Démesure
par Marco de Blois
Un mot, un seul, pour décrire la projection installative Inverso Mundus, du collectif russe AES+F, qui vient de prendre l’affiche à la Cinémathèque québécoise : démesure. Présentée dans le cadre du festival Elektra d’arts numériques, cette œuvre hors-norme séduit, subjugue et stupéfie de multiples manières. Peu souvent le cinéma s’est-il apparenté si fort à une expérience de l’instant.
Il s’agit d’abord d’une projection surdimensionnée, à canaux multiples, dont le ratio équivaut, grosso modo, à deux fois le Scope. Un mur complet de notre salle Norman-McLaren est occupé par les images grandioses d’Inverso Mundus. L’expérience ne peut être reproduite dans une salle de cinéma; la projection nécessite le recours d’un espace approprié et d’un minimum de trois projecteurs qui reproduisent l’immense mise en scène du collectif.
« Démesure » s’applique ici aussi à l’ambition démiurgique du spectacle.

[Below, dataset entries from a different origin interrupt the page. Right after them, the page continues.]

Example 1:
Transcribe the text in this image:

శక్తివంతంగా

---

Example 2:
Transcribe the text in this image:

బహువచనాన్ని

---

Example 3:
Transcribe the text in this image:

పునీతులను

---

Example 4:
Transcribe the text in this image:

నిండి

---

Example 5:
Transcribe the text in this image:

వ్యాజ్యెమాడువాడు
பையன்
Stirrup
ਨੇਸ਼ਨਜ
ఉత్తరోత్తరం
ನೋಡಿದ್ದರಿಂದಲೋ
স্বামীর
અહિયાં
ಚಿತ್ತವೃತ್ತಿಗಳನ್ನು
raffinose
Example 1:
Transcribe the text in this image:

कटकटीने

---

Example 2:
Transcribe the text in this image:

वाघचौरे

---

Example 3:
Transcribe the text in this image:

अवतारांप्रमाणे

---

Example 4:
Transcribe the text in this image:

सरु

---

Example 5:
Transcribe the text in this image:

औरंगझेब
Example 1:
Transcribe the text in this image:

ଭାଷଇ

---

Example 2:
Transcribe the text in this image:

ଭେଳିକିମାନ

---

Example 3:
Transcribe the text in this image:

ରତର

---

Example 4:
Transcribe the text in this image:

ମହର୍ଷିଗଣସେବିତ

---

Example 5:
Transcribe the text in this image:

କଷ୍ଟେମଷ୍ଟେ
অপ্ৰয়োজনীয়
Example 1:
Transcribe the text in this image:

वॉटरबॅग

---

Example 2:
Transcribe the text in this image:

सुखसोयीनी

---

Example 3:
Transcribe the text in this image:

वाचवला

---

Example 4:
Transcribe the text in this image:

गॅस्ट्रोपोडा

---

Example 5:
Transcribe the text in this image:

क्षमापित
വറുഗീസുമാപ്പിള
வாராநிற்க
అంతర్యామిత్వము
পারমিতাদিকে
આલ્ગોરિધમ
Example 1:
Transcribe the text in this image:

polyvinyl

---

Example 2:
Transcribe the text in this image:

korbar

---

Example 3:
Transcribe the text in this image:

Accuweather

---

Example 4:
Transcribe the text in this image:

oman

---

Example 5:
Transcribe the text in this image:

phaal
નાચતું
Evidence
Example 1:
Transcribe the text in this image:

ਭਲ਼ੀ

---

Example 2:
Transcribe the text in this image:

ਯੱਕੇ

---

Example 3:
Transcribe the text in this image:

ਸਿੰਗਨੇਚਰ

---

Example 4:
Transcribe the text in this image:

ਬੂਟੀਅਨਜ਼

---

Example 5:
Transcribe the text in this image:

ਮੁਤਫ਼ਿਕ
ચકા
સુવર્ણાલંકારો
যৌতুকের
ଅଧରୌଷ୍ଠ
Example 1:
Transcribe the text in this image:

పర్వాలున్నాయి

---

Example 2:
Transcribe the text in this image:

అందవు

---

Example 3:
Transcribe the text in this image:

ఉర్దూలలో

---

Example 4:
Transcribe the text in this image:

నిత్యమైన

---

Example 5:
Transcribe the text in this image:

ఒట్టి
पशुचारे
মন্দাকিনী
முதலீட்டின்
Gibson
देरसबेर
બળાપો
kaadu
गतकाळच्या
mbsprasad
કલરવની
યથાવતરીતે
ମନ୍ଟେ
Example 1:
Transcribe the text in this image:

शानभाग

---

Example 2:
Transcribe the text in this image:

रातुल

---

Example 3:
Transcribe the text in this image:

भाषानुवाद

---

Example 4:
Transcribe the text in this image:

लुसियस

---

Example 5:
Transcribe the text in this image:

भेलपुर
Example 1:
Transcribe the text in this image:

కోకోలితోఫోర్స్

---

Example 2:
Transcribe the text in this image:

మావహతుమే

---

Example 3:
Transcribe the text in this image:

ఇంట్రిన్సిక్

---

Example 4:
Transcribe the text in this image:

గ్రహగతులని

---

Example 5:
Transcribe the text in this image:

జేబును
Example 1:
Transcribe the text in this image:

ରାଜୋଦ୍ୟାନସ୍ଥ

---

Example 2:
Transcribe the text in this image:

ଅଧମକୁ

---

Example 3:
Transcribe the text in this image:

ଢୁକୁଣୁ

Le résultat s’alimente des disciplines diverses exercées par les membres du collectif : architecture, mode, photographie, design, animation, cinéma. Rehaussée par le lyrisme élégant de grands airs classiques, l’œuvre place le spectateur dans un rapport évoquant le spectacle théâtral, notamment en ce qui concerne le rapport aux corps et l’occupation de l’espace. Une fresque hybride, post-moderne, somptueuse, impressionnante et séduisante au sens intellectuel, sensoriel et sensuel du terme, qui rappelle, par exemple, les expériences électroniques de Zbigniew « Zbig » Rybczyński (Steps, The Orchestra) autant que la danse contemporaine.
La beauté des protagonistes, la gracieuse lenteur des mouvements des corps et de la caméra, l’opulence de la direction artistique caressent le regard, tandis que les compositions hiératiques et la lumière rappellent les œuvres de la Renaissance. Ainsi, la très grande surface de projection et la très haute résolution des images entraînent un rapport étroit avec les corps, dont on distingue la texture de peau. L’aspect charnel est donc particulièrement puissant, surtout lors des gros plans qui prennent une dimension presque dramatique.
Et que raconte Inverso Mundus? Il s’agit d’un monde qui pourrait être celui de demain, mais pourtant très proche de nous, un brin science-fictionnel, habité par des mutations monstrueuses. Tout tourne ici autour de la question du pouvoir, des conflits et de la séduction. La splendeur de la réalisation ne masque pas certains désirs de rendre compte d’une vision du monde sociale et politique, où se profile un goût de la dérision et du grotesque, et de la volonté de proposer une interprétation renouvelée de la société contemporaine. Des nombreux déchets jonchant le sol jusqu’à la crête des gratte-ciels ultra modernes, Inverso Mundus (monde inversé) se déroule dans un espace complètement éclaté et vertigineux, entièrement fabriqué par les artistes, où tous les déplacements se démarquent par une grâce aérienne. C’est à la fois très beau, majestueux… et profondément troublant.
En collaboration avec le festival Elektra d’arts numériques, la Cinémathèque québécoise présente l’installation Inverso Mundus, une oeuvre de 38 minutes projetée en boucle dans la salle Norman-McLaren, jusqu’au 20 août. Entrée libre.